-- Tasks to carry out --
1. Using the transcript on aligning marketing with university goals, answer these:
(a) What two key areas of the strategic plan does Paige name as examples?
(b) Which internal client has the largest slice of the pie chart?
(c) Which slice does Paige say was not there before?
2. Reproduce the transcript on aligning marketing with university goals word for word, between "Paige: Sure Kathy, well" and "enrollment and fundraising.", inclusive.
3. Summarize the transcript on aligning marketing with university goals in two sentences.

-- Text --

::::

Kathy: Paige, why don’t you talk to us about aligning marketing goals with university goals?

Paige: Sure Kathy, well this is really an echo of the earlier theme about strategies versus tactics. Marketers can be guilty of falling in love with creative ideas and maybe losing sight of, “But what can this idea accomplish? How can this fit into a bigger strategy?” and so we don’t want that to be the case because that just feeds a stereotype that might exist in your own institution that marketing is fluff. You want to make sure that the things that you’re doing in your marketing area are directly aligned with the goals of the university, and we try to think about that intentionally quite a lot because we have, as everyone does, finite resources, limited number of staff and a limited number of dollars. And so how do we best use those and align our efforts with key areas that are important in our strategic plan, like for example, enrollment and fundraising.

The pie chart you see here is an illustration of the number of projects we do for each of these internal clients, admission being the obvious, the largest slice of the pie here because enrollment is a big piece of what we do. We have undergraduate and graduate and adult programs so we have quite a number of initiatives for them, and so they’re represented there in a way that they should be, followed by things like advancement. One thing you notice here is a slice for international education. That slice wasn’t there before.

::::

-- Dataset extract --
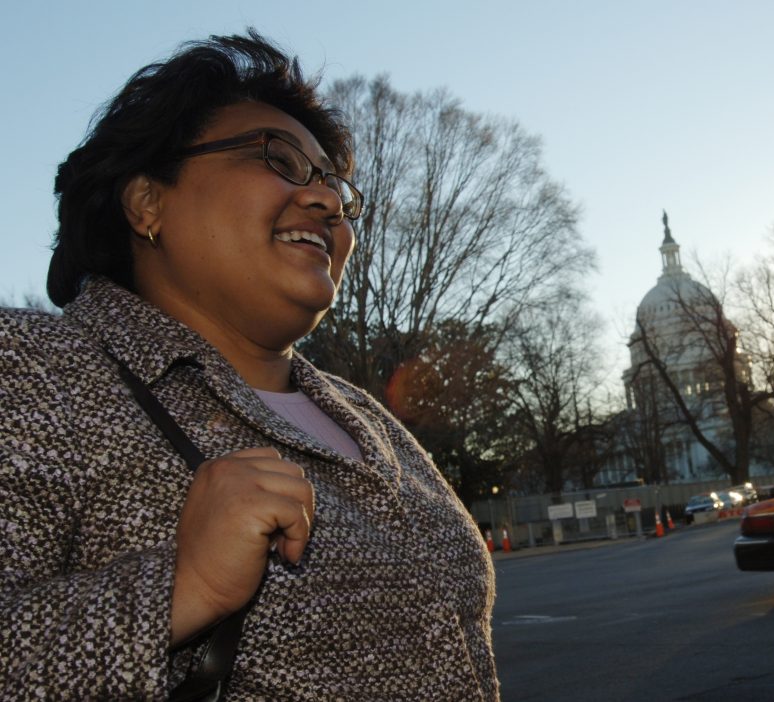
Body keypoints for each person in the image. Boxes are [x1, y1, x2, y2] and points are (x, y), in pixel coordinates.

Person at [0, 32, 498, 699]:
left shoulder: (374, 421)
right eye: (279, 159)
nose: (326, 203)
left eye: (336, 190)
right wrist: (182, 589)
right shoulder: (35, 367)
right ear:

::::

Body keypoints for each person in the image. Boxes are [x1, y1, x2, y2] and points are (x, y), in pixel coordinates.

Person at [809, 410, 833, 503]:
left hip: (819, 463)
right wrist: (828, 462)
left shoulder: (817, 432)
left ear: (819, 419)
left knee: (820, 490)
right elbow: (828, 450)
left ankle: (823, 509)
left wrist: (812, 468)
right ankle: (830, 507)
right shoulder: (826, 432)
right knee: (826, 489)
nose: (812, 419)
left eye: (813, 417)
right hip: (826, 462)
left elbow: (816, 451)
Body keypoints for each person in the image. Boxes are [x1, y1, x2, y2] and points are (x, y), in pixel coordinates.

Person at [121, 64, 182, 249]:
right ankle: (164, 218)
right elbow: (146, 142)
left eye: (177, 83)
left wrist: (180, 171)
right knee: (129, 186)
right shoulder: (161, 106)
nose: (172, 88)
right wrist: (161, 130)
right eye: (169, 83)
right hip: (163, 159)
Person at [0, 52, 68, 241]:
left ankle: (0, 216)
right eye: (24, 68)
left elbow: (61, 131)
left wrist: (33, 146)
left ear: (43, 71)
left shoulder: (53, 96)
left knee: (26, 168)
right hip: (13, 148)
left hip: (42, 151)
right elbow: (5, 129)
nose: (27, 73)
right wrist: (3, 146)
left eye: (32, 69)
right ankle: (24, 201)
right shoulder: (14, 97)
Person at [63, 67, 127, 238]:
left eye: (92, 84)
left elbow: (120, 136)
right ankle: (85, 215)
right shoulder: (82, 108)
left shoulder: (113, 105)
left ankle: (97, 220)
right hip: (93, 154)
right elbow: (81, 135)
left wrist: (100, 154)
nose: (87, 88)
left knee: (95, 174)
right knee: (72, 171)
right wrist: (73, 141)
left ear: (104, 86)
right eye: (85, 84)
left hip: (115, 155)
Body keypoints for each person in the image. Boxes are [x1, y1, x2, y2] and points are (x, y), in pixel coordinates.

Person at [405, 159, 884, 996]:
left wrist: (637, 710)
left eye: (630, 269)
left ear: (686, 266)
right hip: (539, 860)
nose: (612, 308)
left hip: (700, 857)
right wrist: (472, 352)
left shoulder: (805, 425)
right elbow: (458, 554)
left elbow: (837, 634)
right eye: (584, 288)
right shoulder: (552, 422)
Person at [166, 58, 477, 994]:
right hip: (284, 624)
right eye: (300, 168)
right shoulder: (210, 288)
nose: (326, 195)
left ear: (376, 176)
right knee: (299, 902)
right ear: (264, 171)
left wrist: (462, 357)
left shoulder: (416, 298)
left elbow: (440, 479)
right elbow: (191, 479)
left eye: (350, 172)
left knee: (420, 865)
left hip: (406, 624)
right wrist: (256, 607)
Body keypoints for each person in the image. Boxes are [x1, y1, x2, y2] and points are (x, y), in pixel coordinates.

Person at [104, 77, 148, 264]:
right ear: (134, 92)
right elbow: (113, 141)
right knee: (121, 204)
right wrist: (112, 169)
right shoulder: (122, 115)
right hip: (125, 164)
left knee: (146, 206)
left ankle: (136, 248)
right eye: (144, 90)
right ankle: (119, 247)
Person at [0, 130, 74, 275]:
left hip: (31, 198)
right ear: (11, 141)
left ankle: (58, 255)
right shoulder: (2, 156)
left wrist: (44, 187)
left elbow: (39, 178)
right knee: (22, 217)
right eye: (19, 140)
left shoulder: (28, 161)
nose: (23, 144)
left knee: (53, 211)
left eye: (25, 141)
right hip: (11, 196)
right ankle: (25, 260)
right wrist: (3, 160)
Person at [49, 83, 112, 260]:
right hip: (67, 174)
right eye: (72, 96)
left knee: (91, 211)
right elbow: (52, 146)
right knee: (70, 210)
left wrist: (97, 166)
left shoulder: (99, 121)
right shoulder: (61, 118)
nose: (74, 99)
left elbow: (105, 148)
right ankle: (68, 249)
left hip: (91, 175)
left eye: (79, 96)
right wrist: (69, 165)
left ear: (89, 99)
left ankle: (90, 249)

::::

-- Solution set --
1.
(a) Enrollment and fundraising
(b) Admission
(c) International education

2.
Paige: Sure Kathy, well this is really an echo of the earlier theme about strategies versus tactics. Marketers can be guilty of falling in love with creative ideas and maybe losing sight of, “But what can this idea accomplish? How can this fit into a bigger strategy?” and so we don’t want that to be the case because that just feeds a stereotype that might exist in your own institution that marketing is fluff. You want to make sure that the things that you’re doing in your marketing area are directly aligned with the goals of the university, and we try to think about that intentionally quite a lot because we have, as everyone does, finite resources, limited number of staff and a limited number of dollars. And so how do we best use those and align our efforts with key areas that are important in our strategic plan, like for example, enrollment and fundraising.

3. Paige argues that marketing work should be directly aligned with university goals, such as enrollment and fundraising, rather than driven by creative ideas alone, because staff and dollars are limited. A pie chart of projects by internal client shows admission as the largest slice, followed by areas like advancement, and includes a new slice for international education.